Image by Galia Alena
It's been the week from hell. No, the week from buggery shitty bloody hell, and I say this through gritted teeth, dear reader. One minute you're up and the next you're so far down that you cannot even see the bottom of the pit you're free-falling into. When I received a rejection (the only one so far) for a collaborative project that took over most of last summer, it didn't even seem bad, all things considered.
At times like this, I wish I were a bit like Anne Frank or Samuel Pepys, people who were evidently able to write down their innermost desires and preoccupations relentlessly, beautifully and consistently, not only leaving a literary legacy to generations but demonstrating the healing quality of writing per se. It all seems effortless in their case. My writing diary? I haven't got one right now, or rather, you're reading it. I soldiered through last year with my first red Moleskine and those months were so trying and just plain bad that I threw the Mole in the recycling bin in December. It's the first diary I've got rid of in my life. Perhaps I shouldn't have done so.
After all, it's always life-affirming to re-read about the bad times once we're over them, isn't it? But I don't like doing that either. My past is a trunk in the attic and I never open it. The bad memories dance around, still throwing shapes, and they remain as stomach-churning as when I was living them. The good ones inject my day with a very pungent sweet-and-sour, Keats-like nostalgia. Maybe that's precisely what I found most disappointing about my diary: I had stellar, life-affirming plans for it at the beginning of the year and, barely one quarter through it, I realised that my musings were about as penetrating and as interesting as Kurt Cobain's, except he placed the ultimate exclamation mark at the end of his and I'm not interested in that sort of punctuation. You see, his diaries should never have been published. Certain things should remain unread. I hope that the red Mole got well pulped.
And this brings me to the best bit, just in case you think I'm going all doom-and-gloom on you for no apparent reason. I've found something stellar, uplifting, sparkly, fun and fabulous as of late: Andrea's 101 Creativity. If you get The Creative Times (and if not, why not?), you will have already read about her in last Monday's issue. This online course guides you through the good and the bad times and applies the principle I often refer to: your journal shouldn't be a place for gripes but one for celebrations! And even if you have gripes for five minutes, exorcise them in your journal and see how a so-and-so day turns into a damn fine one. You'll think this is airy fairy hocus pocus for idiots, but I assure you, it's not.

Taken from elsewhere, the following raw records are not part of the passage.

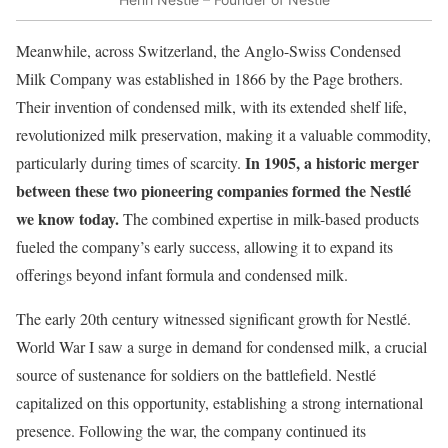
Meanwhile, across Switzerland, the Anglo-Swiss Condensed
Milk Company was established in 1866 by the Page brothers.
Their invention of condensed milk, with its extended shelf life,
revolutionized milk preservation, making it a valuable commodity,
In 1905, a historic merger
particularly during times of scarcity.
between these two pioneering companies formed the Nestlé
we know today.
The combined expertise in milk-based products
fueled the company’s early success, allowing it to expand its
offerings beyond infant formula and condensed milk.
The early 20th century witnessed significant growth for Nestlé.
World War I saw a surge in demand for condensed milk, a crucial
source of sustenance for soldiers on the battlefield. Nestlé
capitalized on this opportunity, establishing a strong international
presence. Following the war, the company continued its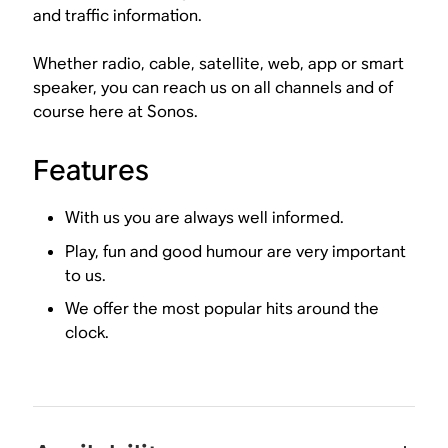
and traffic information.
Whether radio, cable, satellite, web, app or smart
speaker, you can reach us on all channels and of
course here at Sonos.
Features
With us you are always well informed.
Play, fun and good humour are very important
to us.
We offer the most popular hits around the
clock.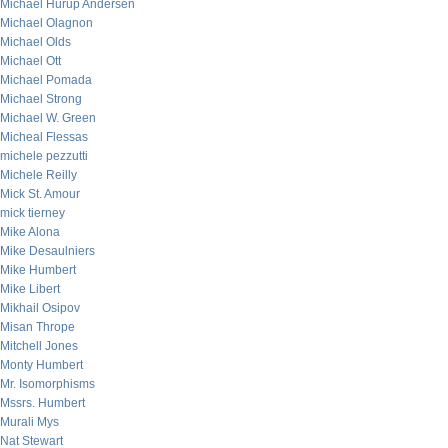
Michael Hurup Andersen
Michael Olagnon
Michael Olds
Michael Ott
Michael Pomada
Michael Strong
Michael W. Green
Micheal Flessas
michele pezzutti
Michele Reilly
Mick St. Amour
mick tierney
Mike Alona
Mike Desaulniers
Mike Humbert
Mike Libert
Mikhail Osipov
Misan Thrope
Mitchell Jones
Monty Humbert
Mr. Isomorphisms
Mssrs. Humbert
Murali Mys
Nat Stewart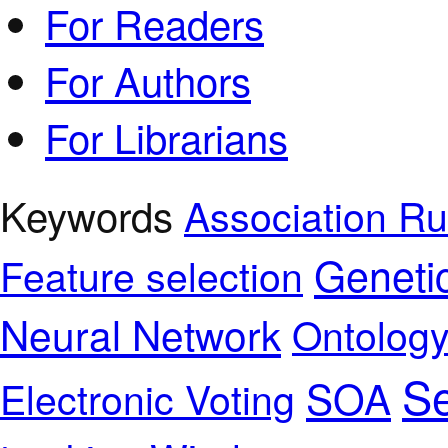
For Readers
For Authors
For Librarians
Keywords
Association Ru
Geneti
Feature selection
Neural Network
Ontolog
Se
SOA
Electronic Voting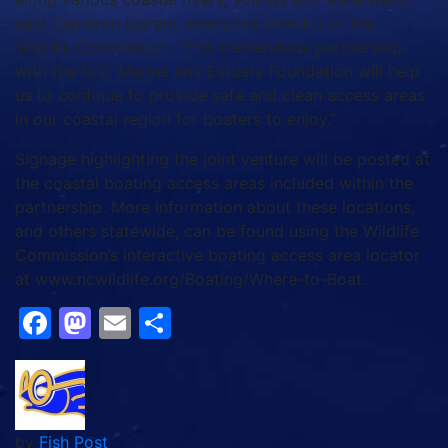
said Cameron Ingram, executive director of the
Wildlife Commission. “This tremendous partnership
with the N.C. Marine and Estuary Foundation will help
us to continue to provide safe and clean access areas
in our coastal region for boaters to enjoy.”
Signage highlighting the joint venture will be posted at
the coastal boating access areas included within the
partnership. More information about these locations,
and others statewide, can be found using the Wildlife
Commission’s interactive boating access area locator
at www.ncwildlife.org/Boating/Where-to-Boat.
Facebook
Mastodon
Email
Share
by
Fish Post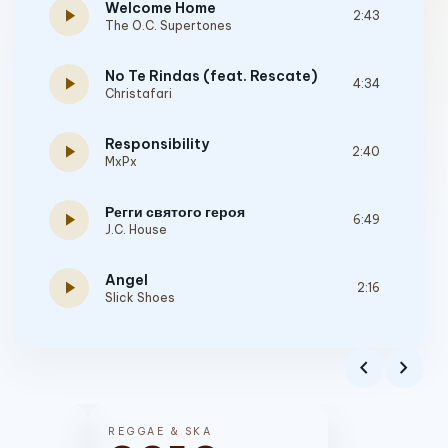
Welcome Home
play_arrow
2:43
The O.C. Supertones
No Te Rindas (feat. Rescate)
play_arrow
4:34
Christafari
Responsibility
play_arrow
2:40
MxPx
Регги святого героя
play_arrow
6:49
J.C. House
Angel
play_arrow
2:16
Slick Shoes
Building A Better Me
play_arrow
3:10
chevron_left
chevron_right
Dogwood
Memories
play_arrow
3:57
REGGAE & SKA
PROMISE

Writing and journaling provide us with comfort when we can find it nowhere else, even when our prose isn't half as compelling as Anne's or Samuel's and our drawings ain't a patch on Michelangelo's. And who says they have to be anyway? Head over to Andrea's digs and see for yourself.
Indeed! I've just started a creative journal. The first time I've used colour in a journal, to be honest, and it's quite fun and liberating.